Task input:
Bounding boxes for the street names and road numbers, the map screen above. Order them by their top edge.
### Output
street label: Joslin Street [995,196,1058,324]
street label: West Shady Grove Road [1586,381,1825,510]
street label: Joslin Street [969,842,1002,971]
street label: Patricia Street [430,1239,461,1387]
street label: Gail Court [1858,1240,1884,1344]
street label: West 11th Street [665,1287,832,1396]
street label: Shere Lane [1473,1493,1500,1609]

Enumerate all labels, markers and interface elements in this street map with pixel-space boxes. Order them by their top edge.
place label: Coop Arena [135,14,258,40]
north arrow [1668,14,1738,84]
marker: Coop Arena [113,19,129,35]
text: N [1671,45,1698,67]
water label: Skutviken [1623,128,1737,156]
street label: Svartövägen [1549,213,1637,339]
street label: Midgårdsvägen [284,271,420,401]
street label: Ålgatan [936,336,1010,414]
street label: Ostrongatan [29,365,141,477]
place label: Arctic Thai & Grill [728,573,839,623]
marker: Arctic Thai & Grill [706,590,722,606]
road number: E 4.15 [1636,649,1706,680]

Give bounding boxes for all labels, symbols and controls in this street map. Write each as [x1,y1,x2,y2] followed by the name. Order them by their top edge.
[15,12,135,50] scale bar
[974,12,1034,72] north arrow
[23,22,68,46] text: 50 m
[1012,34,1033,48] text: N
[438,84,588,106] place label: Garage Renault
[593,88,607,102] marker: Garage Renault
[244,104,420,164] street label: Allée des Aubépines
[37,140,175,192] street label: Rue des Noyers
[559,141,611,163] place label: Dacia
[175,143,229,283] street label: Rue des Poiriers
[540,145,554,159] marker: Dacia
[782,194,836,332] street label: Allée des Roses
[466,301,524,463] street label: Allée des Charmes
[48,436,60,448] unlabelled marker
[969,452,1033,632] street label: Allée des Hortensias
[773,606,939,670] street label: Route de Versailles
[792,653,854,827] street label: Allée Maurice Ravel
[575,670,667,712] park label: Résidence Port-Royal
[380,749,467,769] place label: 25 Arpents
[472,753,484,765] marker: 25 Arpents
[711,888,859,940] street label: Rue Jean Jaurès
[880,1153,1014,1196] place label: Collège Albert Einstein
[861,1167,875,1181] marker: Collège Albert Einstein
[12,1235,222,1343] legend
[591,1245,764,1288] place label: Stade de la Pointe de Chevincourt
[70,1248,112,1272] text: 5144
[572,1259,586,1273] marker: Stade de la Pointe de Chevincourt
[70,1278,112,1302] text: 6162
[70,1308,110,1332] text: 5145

Task prompt:
Exactly as given, repeat each line above.

Exercise response:
Bounding boxes for the street names and road numbers, the map screen above. Order them by their top edge.
### Output
street label: Joslin Street [995,196,1058,324]
street label: West Shady Grove Road [1586,381,1825,510]
street label: Joslin Street [969,842,1002,971]
street label: Patricia Street [430,1239,461,1387]
street label: Gail Court [1858,1240,1884,1344]
street label: West 11th Street [665,1287,832,1396]
street label: Shere Lane [1473,1493,1500,1609]

Enumerate all labels, markers and interface elements in this street map with pixel-space boxes. Order them by their top edge.
place label: Coop Arena [135,14,258,40]
north arrow [1668,14,1738,84]
marker: Coop Arena [113,19,129,35]
text: N [1671,45,1698,67]
water label: Skutviken [1623,128,1737,156]
street label: Svartövägen [1549,213,1637,339]
street label: Midgårdsvägen [284,271,420,401]
street label: Ålgatan [936,336,1010,414]
street label: Ostrongatan [29,365,141,477]
place label: Arctic Thai & Grill [728,573,839,623]
marker: Arctic Thai & Grill [706,590,722,606]
road number: E 4.15 [1636,649,1706,680]

Give bounding boxes for all labels, symbols and controls in this street map. Write each as [x1,y1,x2,y2] followed by the name. Order them by their top edge.
[15,12,135,50] scale bar
[974,12,1034,72] north arrow
[23,22,68,46] text: 50 m
[1012,34,1033,48] text: N
[438,84,588,106] place label: Garage Renault
[593,88,607,102] marker: Garage Renault
[244,104,420,164] street label: Allée des Aubépines
[37,140,175,192] street label: Rue des Noyers
[559,141,611,163] place label: Dacia
[175,143,229,283] street label: Rue des Poiriers
[540,145,554,159] marker: Dacia
[782,194,836,332] street label: Allée des Roses
[466,301,524,463] street label: Allée des Charmes
[48,436,60,448] unlabelled marker
[969,452,1033,632] street label: Allée des Hortensias
[773,606,939,670] street label: Route de Versailles
[792,653,854,827] street label: Allée Maurice Ravel
[575,670,667,712] park label: Résidence Port-Royal
[380,749,467,769] place label: 25 Arpents
[472,753,484,765] marker: 25 Arpents
[711,888,859,940] street label: Rue Jean Jaurès
[880,1153,1014,1196] place label: Collège Albert Einstein
[861,1167,875,1181] marker: Collège Albert Einstein
[12,1235,222,1343] legend
[591,1245,764,1288] place label: Stade de la Pointe de Chevincourt
[70,1248,112,1272] text: 5144
[572,1259,586,1273] marker: Stade de la Pointe de Chevincourt
[70,1278,112,1302] text: 6162
[70,1308,110,1332] text: 5145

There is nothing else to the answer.